BY PETER THOMPSON
The mystical sounds and stories from the land of Tibet are coming to the Brewery Arts Center 7 p.m. Wednesday.
Following a special Tuesday “Election Day meditation” on “peace and wisdom for ourselves, our nation, and the world” at Bliss Mansion, musician Tenzing Tsewang and his friend Lobsang Samten will take the audience on a cultural and spiritual journey to the cloud-shrouded Himalayas, haunting the highest, dispossessed peaks of the imagination with the music and folk tales of their native land.
Though they came from distinctly different social backgrounds, both were forced to flee their homeland with the invasion of the People’s Republic of China.
Tenzing and the rest of his nomadic village walked over mountain passes to Nepal, where they were met with disease and suffering in the Katmandu refugee camps.
Lobsang escaped to India in 1959, and in 1985, earned the degree of master of Buddhist Sutra and Tantra studies at Namgyal Monastery in Dharamsala, India, the monastery of His Holiness the Dalai Lama. Lobsang also served for a time as a personal assistant to the exiled spiritual leader.
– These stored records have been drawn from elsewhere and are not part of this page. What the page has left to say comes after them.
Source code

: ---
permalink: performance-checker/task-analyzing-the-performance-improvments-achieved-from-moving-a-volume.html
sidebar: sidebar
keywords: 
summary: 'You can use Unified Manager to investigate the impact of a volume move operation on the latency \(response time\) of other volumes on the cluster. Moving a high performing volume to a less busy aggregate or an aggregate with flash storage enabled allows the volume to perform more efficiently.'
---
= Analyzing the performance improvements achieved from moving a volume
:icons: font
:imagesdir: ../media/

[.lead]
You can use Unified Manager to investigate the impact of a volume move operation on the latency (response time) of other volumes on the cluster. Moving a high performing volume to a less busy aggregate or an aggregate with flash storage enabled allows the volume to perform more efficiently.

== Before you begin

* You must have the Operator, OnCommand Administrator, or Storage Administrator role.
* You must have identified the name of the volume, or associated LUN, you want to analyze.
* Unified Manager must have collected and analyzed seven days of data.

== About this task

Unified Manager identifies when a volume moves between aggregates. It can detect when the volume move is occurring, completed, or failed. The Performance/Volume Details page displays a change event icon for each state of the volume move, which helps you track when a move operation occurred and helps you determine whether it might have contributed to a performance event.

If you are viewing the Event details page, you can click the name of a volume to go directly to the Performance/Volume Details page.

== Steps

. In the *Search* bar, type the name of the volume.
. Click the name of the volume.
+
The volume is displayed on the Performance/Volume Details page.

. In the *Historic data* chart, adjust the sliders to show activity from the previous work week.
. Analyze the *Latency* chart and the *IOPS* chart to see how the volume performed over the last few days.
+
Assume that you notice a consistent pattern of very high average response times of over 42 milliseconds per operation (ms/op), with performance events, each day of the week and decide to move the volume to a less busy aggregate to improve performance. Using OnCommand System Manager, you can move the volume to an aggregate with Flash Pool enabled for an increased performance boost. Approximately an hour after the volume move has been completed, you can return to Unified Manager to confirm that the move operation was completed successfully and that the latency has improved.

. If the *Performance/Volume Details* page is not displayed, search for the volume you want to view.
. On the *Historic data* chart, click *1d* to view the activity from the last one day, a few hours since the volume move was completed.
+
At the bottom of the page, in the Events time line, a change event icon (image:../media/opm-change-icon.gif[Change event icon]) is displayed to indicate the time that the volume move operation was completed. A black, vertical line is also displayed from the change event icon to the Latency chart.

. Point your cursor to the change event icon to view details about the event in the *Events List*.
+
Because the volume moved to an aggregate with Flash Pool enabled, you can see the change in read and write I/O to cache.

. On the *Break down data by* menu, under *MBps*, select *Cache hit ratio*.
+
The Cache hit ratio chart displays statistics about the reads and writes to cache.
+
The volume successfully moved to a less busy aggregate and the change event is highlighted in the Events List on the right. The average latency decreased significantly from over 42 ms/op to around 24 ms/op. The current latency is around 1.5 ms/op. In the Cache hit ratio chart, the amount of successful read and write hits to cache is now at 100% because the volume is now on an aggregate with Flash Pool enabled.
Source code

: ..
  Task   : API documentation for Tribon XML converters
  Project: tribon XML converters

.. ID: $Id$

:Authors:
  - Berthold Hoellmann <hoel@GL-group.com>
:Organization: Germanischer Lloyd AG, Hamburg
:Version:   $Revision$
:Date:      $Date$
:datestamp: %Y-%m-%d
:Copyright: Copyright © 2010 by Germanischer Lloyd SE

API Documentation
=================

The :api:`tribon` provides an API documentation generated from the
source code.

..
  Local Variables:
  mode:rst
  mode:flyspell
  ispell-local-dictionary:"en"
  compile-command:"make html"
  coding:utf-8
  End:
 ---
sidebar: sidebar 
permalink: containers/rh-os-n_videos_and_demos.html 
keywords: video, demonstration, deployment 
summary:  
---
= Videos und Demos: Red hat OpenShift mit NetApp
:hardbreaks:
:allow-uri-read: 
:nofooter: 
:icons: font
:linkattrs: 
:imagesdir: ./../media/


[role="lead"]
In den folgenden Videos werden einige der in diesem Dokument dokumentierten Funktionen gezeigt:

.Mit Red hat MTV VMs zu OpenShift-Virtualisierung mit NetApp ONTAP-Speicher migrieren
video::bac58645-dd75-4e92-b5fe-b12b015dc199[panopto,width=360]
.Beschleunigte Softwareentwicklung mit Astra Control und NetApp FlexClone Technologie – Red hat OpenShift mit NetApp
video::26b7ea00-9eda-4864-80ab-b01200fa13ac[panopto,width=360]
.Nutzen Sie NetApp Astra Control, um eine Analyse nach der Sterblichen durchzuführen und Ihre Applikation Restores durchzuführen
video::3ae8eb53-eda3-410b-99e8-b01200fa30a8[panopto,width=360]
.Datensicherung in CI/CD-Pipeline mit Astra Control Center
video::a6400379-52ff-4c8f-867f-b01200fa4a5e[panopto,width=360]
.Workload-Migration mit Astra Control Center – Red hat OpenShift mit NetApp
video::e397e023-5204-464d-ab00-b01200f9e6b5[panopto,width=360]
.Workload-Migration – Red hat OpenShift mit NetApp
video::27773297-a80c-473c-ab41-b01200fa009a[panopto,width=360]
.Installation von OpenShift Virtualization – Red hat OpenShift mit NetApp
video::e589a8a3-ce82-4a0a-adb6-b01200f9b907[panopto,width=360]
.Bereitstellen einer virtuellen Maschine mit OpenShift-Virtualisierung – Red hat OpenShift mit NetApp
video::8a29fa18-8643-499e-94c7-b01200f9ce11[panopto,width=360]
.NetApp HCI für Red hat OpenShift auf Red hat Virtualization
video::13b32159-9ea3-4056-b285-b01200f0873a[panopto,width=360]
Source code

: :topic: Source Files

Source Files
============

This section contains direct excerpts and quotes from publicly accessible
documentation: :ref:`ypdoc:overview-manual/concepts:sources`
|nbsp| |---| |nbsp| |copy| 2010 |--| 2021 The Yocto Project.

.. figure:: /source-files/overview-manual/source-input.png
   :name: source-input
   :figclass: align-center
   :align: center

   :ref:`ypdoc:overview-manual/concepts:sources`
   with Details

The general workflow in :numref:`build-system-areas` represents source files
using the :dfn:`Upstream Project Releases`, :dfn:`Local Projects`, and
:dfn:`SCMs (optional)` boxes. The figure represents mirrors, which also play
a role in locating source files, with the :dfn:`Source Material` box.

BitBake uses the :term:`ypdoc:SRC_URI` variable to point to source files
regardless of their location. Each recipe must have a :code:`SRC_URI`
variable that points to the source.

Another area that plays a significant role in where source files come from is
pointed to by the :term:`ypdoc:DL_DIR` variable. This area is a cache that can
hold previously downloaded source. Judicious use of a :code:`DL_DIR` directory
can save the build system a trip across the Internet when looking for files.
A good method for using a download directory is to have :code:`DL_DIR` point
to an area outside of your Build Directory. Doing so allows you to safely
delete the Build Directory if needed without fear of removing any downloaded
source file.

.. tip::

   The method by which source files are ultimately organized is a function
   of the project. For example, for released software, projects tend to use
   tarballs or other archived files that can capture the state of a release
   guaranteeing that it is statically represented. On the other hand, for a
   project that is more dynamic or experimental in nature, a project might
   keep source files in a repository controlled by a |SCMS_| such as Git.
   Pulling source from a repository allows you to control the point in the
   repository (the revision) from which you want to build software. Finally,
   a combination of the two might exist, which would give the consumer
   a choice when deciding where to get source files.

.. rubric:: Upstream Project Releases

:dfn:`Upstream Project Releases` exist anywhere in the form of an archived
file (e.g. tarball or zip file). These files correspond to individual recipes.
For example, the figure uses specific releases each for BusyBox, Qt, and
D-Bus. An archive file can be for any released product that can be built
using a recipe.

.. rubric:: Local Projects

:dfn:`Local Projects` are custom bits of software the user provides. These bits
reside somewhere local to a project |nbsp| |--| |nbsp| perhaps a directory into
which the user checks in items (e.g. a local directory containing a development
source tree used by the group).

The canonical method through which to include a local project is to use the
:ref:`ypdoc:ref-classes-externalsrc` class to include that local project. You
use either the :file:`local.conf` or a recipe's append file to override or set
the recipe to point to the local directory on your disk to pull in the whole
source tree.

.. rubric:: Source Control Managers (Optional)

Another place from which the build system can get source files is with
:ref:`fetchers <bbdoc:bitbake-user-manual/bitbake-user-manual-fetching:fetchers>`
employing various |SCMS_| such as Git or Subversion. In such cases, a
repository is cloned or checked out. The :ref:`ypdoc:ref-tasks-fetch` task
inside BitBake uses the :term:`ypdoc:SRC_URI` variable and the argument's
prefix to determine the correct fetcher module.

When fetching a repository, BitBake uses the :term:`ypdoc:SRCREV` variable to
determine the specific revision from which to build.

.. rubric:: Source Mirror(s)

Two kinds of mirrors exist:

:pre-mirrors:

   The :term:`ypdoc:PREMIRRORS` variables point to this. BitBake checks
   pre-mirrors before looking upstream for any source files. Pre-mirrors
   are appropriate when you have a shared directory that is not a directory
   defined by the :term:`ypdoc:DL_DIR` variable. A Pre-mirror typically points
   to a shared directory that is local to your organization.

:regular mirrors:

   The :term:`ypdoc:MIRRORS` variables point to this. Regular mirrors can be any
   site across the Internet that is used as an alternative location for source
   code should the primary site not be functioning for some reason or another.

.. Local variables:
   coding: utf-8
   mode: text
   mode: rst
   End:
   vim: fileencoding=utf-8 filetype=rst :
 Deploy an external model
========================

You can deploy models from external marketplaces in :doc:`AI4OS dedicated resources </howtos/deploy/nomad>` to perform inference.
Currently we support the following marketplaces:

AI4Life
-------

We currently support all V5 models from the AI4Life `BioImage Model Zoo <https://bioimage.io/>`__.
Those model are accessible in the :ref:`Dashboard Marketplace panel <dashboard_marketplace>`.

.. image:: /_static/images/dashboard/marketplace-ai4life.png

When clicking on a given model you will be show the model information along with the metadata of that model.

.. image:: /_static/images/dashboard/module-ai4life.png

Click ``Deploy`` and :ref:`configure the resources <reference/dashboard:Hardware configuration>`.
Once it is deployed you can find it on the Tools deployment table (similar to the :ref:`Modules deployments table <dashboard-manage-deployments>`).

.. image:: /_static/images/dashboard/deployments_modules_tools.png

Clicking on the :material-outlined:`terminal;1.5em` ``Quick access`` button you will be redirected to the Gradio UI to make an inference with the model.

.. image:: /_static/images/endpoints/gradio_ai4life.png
Tenzing’s music is a mix of spiritual, cultural and mythical Tibetan folk songs with traditional chanting and a contemporary awareness. He performs on bamboo flute, clay flute, Tibetan guitar, drums and cymbals.
Lobsang is the founder and spiritual director of the Tibetan Buddhist Centers of Philadelphia and El Paso. He is the first Tibetan Buddhist monk to have demonstrated the creation of Tibetan sand mandalas in the West, painstaking, imaginary palaces created during meditation.
Their performance is a benefit for arts programs in Tibetan schools.